(Saved entries)

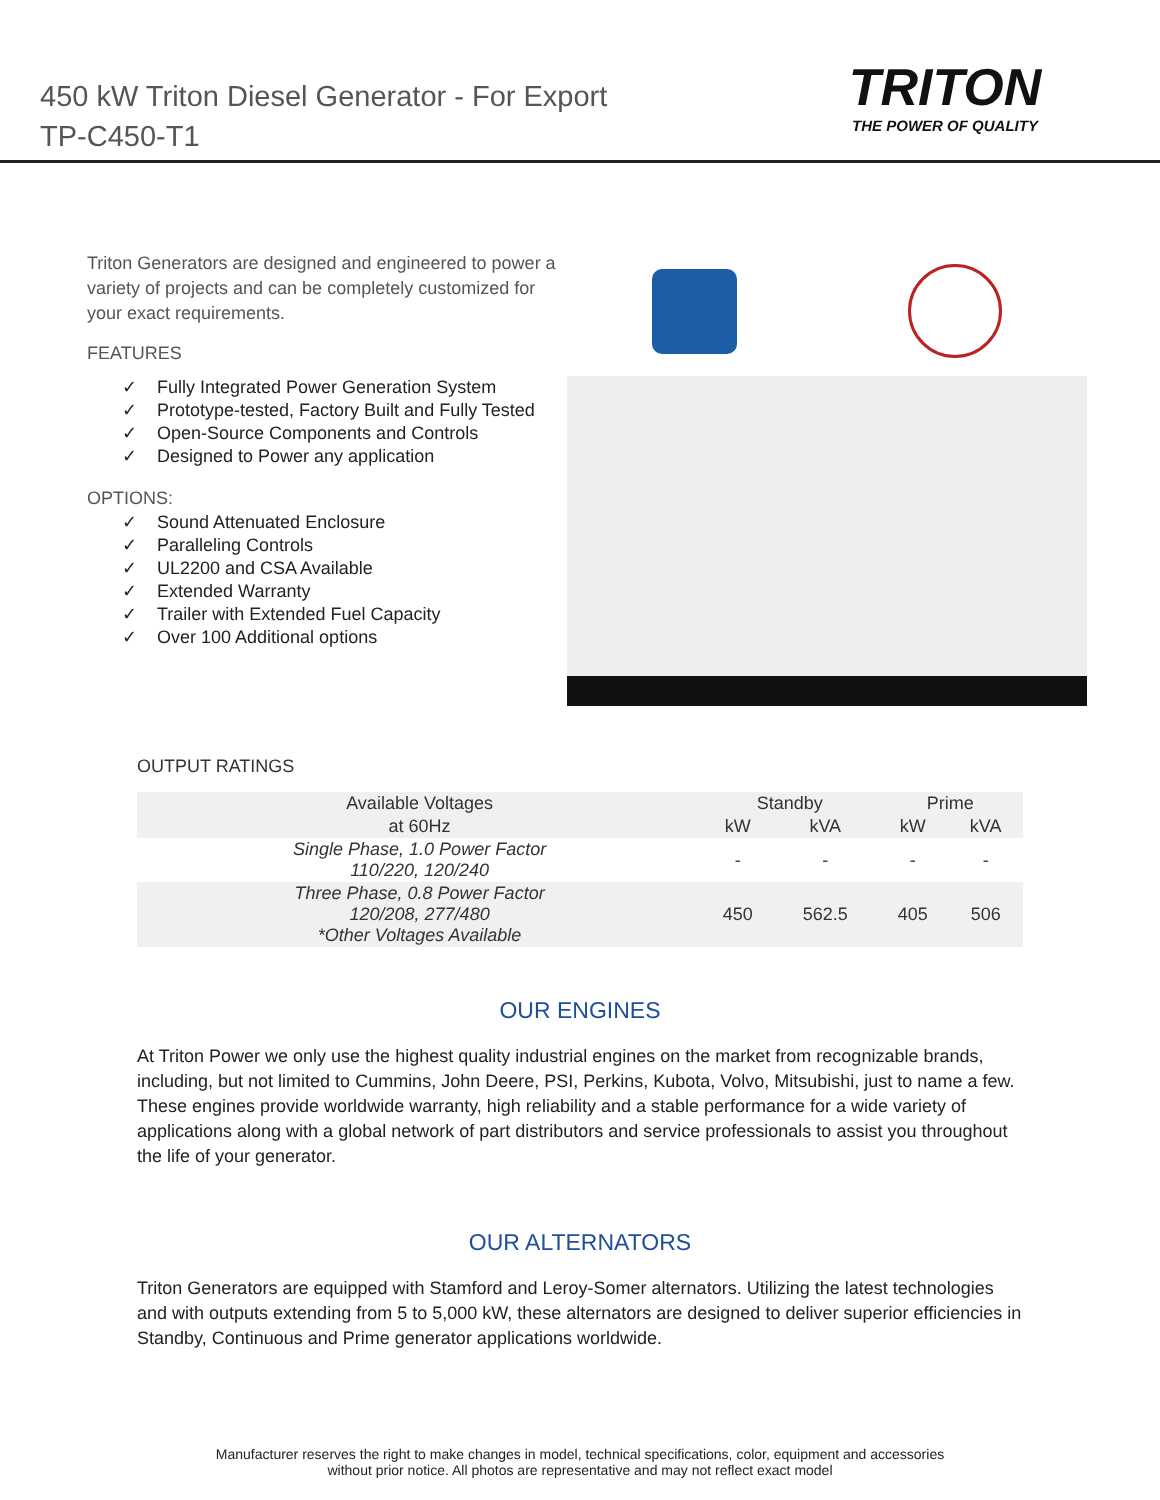450 kW Triton Diesel Generator - For Export
TP-C450-T1
TRITON
THE POWER OF QUALITY
Triton Generators are designed and engineered to power a variety of projects and can be completely customized for your exact requirements.
FEATURES
✓ Fully Integrated Power Generation System
✓ Prototype-tested, Factory Built and Fully Tested
✓ Open-Source Components and Controls
✓ Designed to Power any application
OPTIONS:
✓ Sound Attenuated Enclosure
✓ Paralleling Controls
✓ UL2200 and CSA Available
✓ Extended Warranty
✓ Trailer with Extended Fuel Capacity
✓ Over 100 Additional options
OUTPUT RATINGS
| Available Voltages | Standby | | Prime | |
| --- | --- | --- | --- | --- |
| at 60Hz | kW | kVA | kW | kVA |
| Single Phase, 1.0 Power Factor 110/220, 120/240 | - | - | - | - |
| Three Phase, 0.8 Power Factor 120/208, 277/480 *Other Voltages Available | 450 | 562.5 | 405 | 506 |
OUR ENGINES
At Triton Power we only use the highest quality industrial engines on the market from recognizable brands, including, but not limited to Cummins, John Deere, PSI, Perkins, Kubota, Volvo, Mitsubishi, just to name a few. These engines provide worldwide warranty, high reliability and a stable performance for a wide variety of applications along with a global network of part distributors and service professionals to assist you throughout the life of your generator.
OUR ALTERNATORS
Triton Generators are equipped with Stamford and Leroy-Somer alternators. Utilizing the latest technologies and with outputs extending from 5 to 5,000 kW, these alternators are designed to deliver superior efficiencies in Standby, Continuous and Prime generator applications worldwide.
Manufacturer reserves the right to make changes in model, technical specifications, color, equipment and accessories
without prior notice. All photos are representative and may not reflect exact model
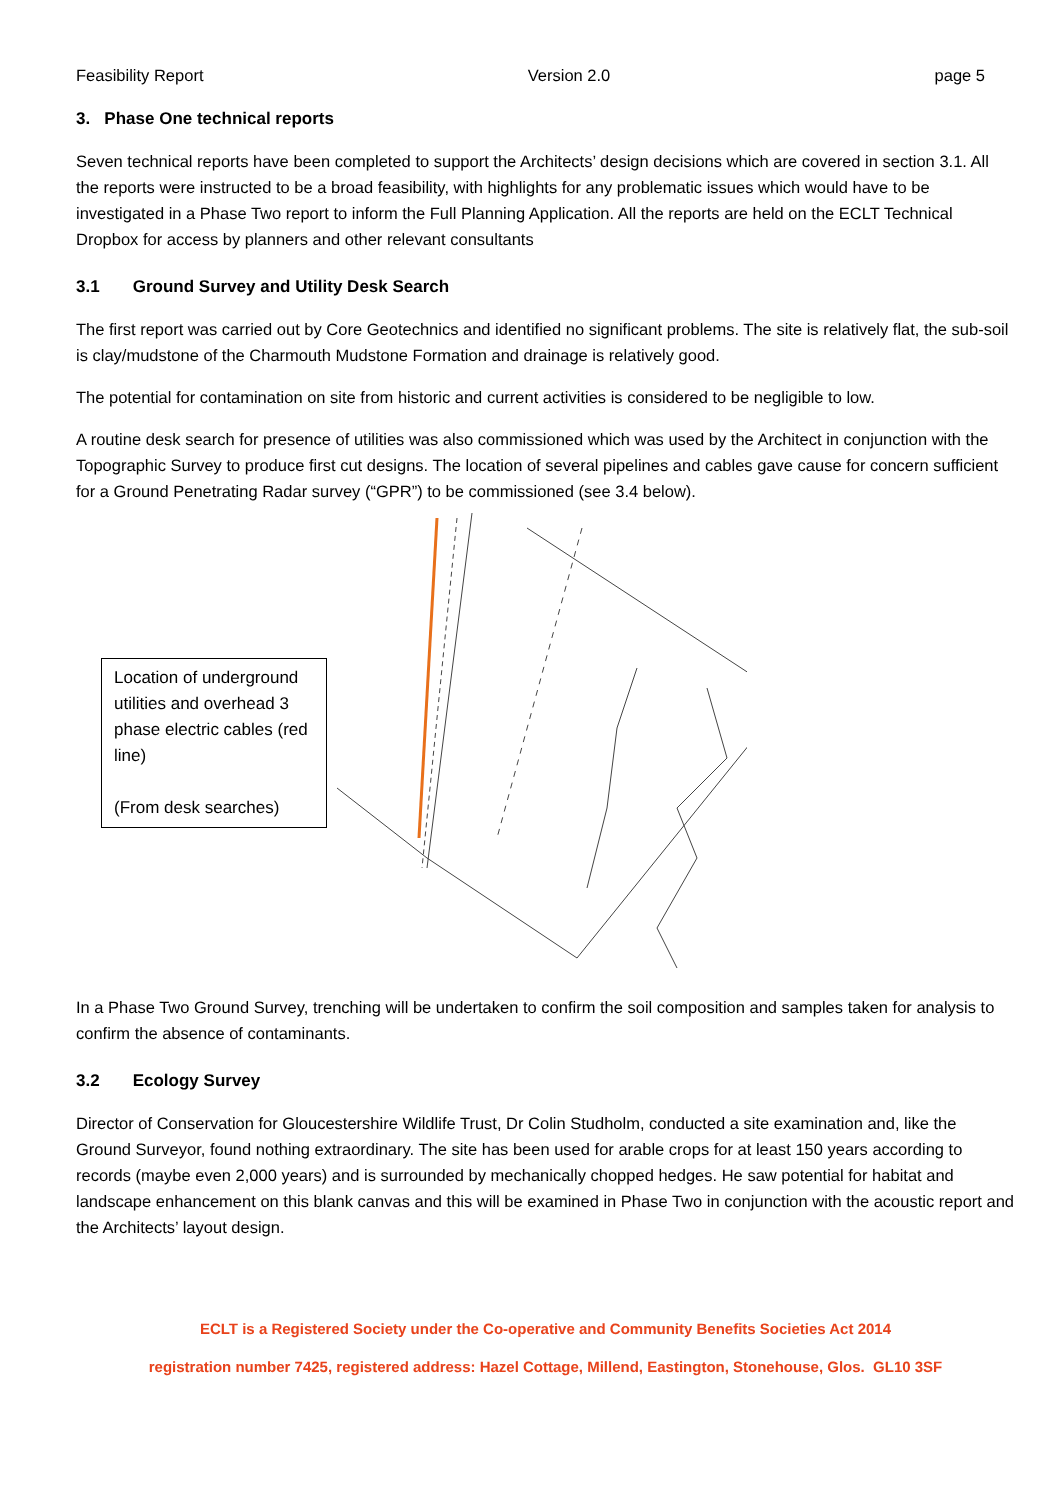Feasibility Report Version 2.0 page 5
3. Phase One technical reports
Seven technical reports have been completed to support the Architects’ design decisions which are covered in section 3.1. All the reports were instructed to be a broad feasibility, with highlights for any problematic issues which would have to be investigated in a Phase Two report to inform the Full Planning Application. All the reports are held on the ECLT Technical Dropbox for access by planners and other relevant consultants
3.1 Ground Survey and Utility Desk Search
The first report was carried out by Core Geotechnics and identified no significant problems. The site is relatively flat, the sub-soil is clay/mudstone of the Charmouth Mudstone Formation and drainage is relatively good.
The potential for contamination on site from historic and current activities is considered to be negligible to low.
A routine desk search for presence of utilities was also commissioned which was used by the Architect in conjunction with the Topographic Survey to produce first cut designs. The location of several pipelines and cables gave cause for concern sufficient for a Ground Penetrating Radar survey (“GPR”) to be commissioned (see 3.4 below).
Location of underground utilities and overhead 3 phase electric cables (red line)
(From desk searches)
In a Phase Two Ground Survey, trenching will be undertaken to confirm the soil composition and samples taken for analysis to confirm the absence of contaminants.
3.2 Ecology Survey
Director of Conservation for Gloucestershire Wildlife Trust, Dr Colin Studholm, conducted a site examination and, like the Ground Surveyor, found nothing extraordinary. The site has been used for arable crops for at least 150 years according to records (maybe even 2,000 years) and is surrounded by mechanically chopped hedges. He saw potential for habitat and landscape enhancement on this blank canvas and this will be examined in Phase Two in conjunction with the acoustic report and the Architects’ layout design.
ECLT is a Registered Society under the Co-operative and Community Benefits Societies Act 2014
registration number 7425, registered address: Hazel Cottage, Millend, Eastington, Stonehouse, Glos. GL10 3SF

Work task: In your copy, exclude the pictures and repeat each entry above exactly.

Solution to the problem:
450 kW Triton Diesel Generator - For Export
TP-C450-T1
TRITON
THE POWER OF QUALITY
Triton Generators are designed and engineered to power a variety of projects and can be completely customized for your exact requirements.
FEATURES
✓ Fully Integrated Power Generation System
✓ Prototype-tested, Factory Built and Fully Tested
✓ Open-Source Components and Controls
✓ Designed to Power any application
OPTIONS:
✓ Sound Attenuated Enclosure
✓ Paralleling Controls
✓ UL2200 and CSA Available
✓ Extended Warranty
✓ Trailer with Extended Fuel Capacity
✓ Over 100 Additional options
OUTPUT RATINGS
| Available Voltages | Standby | | Prime | |
| --- | --- | --- | --- | --- |
| at 60Hz | kW | kVA | kW | kVA |
| Single Phase, 1.0 Power Factor 110/220, 120/240 | - | - | - | - |
| Three Phase, 0.8 Power Factor 120/208, 277/480 *Other Voltages Available | 450 | 562.5 | 405 | 506 |
OUR ENGINES
At Triton Power we only use the highest quality industrial engines on the market from recognizable brands, including, but not limited to Cummins, John Deere, PSI, Perkins, Kubota, Volvo, Mitsubishi, just to name a few. These engines provide worldwide warranty, high reliability and a stable performance for a wide variety of applications along with a global network of part distributors and service professionals to assist you throughout the life of your generator.
OUR ALTERNATORS
Triton Generators are equipped with Stamford and Leroy-Somer alternators. Utilizing the latest technologies and with outputs extending from 5 to 5,000 kW, these alternators are designed to deliver superior efficiencies in Standby, Continuous and Prime generator applications worldwide.
Manufacturer reserves the right to make changes in model, technical specifications, color, equipment and accessories
without prior notice. All photos are representative and may not reflect exact model
Feasibility Report Version 2.0 page 5
3. Phase One technical reports
Seven technical reports have been completed to support the Architects’ design decisions which are covered in section 3.1. All the reports were instructed to be a broad feasibility, with highlights for any problematic issues which would have to be investigated in a Phase Two report to inform the Full Planning Application. All the reports are held on the ECLT Technical Dropbox for access by planners and other relevant consultants
3.1 Ground Survey and Utility Desk Search
The first report was carried out by Core Geotechnics and identified no significant problems. The site is relatively flat, the sub-soil is clay/mudstone of the Charmouth Mudstone Formation and drainage is relatively good.
The potential for contamination on site from historic and current activities is considered to be negligible to low.
A routine desk search for presence of utilities was also commissioned which was used by the Architect in conjunction with the Topographic Survey to produce first cut designs. The location of several pipelines and cables gave cause for concern sufficient for a Ground Penetrating Radar survey (“GPR”) to be commissioned (see 3.4 below).
Location of underground utilities and overhead 3 phase electric cables (red line)
(From desk searches)
In a Phase Two Ground Survey, trenching will be undertaken to confirm the soil composition and samples taken for analysis to confirm the absence of contaminants.
3.2 Ecology Survey
Director of Conservation for Gloucestershire Wildlife Trust, Dr Colin Studholm, conducted a site examination and, like the Ground Surveyor, found nothing extraordinary. The site has been used for arable crops for at least 150 years according to records (maybe even 2,000 years) and is surrounded by mechanically chopped hedges. He saw potential for habitat and landscape enhancement on this blank canvas and this will be examined in Phase Two in conjunction with the acoustic report and the Architects’ layout design.
ECLT is a Registered Society under the Co-operative and Community Benefits Societies Act 2014
registration number 7425, registered address: Hazel Cottage, Millend, Eastington, Stonehouse, Glos. GL10 3SF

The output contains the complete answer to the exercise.